> DIRECTIONS
Which lines of the entries contain the word "thức"? Please list them.

> DATA SECTION
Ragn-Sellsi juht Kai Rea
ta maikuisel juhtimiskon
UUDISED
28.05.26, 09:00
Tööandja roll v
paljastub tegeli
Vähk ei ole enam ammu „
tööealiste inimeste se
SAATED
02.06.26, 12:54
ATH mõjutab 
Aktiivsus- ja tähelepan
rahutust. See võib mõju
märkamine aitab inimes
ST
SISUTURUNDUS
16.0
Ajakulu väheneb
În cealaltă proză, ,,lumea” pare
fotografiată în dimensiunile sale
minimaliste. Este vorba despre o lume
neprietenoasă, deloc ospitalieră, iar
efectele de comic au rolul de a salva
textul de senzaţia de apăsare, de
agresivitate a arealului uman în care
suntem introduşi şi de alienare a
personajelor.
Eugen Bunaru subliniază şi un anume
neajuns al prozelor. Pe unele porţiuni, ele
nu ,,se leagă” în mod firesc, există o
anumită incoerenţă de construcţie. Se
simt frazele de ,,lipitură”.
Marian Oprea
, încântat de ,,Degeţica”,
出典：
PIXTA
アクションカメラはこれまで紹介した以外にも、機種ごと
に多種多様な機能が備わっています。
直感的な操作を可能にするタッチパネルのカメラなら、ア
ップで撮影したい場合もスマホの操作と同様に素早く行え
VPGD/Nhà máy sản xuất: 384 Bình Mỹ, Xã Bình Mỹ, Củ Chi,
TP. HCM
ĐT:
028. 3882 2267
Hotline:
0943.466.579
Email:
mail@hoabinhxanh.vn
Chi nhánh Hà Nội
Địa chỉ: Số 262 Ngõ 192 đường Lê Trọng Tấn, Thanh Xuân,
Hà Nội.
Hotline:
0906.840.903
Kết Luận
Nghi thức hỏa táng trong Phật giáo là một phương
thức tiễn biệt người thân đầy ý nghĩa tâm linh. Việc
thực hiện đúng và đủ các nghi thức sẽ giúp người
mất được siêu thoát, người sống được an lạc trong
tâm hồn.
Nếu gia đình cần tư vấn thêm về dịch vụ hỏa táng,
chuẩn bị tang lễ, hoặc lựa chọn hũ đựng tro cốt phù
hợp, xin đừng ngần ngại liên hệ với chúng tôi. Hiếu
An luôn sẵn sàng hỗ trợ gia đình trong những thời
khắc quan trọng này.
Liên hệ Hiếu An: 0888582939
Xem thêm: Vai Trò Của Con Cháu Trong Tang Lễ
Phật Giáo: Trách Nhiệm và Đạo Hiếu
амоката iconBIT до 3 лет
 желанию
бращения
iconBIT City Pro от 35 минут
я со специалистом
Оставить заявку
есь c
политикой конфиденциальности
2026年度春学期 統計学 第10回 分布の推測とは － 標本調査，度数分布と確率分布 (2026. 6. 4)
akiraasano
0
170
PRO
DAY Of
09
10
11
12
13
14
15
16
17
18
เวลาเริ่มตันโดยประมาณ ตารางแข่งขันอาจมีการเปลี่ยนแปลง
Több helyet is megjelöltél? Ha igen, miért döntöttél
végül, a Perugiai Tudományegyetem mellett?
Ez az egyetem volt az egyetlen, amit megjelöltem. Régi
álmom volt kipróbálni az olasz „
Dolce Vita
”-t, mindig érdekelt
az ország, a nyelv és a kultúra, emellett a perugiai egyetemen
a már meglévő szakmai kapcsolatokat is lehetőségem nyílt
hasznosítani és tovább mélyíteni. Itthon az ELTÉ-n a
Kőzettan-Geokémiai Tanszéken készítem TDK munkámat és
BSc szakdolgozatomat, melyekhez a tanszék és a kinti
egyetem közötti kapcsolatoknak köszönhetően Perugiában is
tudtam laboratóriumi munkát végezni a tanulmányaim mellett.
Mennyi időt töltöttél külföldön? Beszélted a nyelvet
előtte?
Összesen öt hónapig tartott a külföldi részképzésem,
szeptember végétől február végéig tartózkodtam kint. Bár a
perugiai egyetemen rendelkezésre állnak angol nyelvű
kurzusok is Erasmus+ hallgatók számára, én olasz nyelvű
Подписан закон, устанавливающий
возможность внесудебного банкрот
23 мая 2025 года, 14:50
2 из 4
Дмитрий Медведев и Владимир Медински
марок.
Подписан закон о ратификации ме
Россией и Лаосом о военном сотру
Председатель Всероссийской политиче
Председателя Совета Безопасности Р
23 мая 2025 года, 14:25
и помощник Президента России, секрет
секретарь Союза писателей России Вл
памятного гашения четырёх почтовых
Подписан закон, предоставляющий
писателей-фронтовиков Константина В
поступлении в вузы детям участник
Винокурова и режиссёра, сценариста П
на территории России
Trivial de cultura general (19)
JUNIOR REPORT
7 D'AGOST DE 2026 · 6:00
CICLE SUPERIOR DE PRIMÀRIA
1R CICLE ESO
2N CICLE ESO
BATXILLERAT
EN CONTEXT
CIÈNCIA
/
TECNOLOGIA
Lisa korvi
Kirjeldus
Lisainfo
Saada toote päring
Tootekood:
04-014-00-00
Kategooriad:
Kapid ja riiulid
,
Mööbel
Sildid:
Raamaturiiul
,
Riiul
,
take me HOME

> TASK RESPONSE
Nghi thức hỏa táng trong Phật giáo là một phương
thức tiễn biệt người thân đầy ý nghĩa tâm linh. Việc
thực hiện đúng và đủ các nghi thức sẽ giúp người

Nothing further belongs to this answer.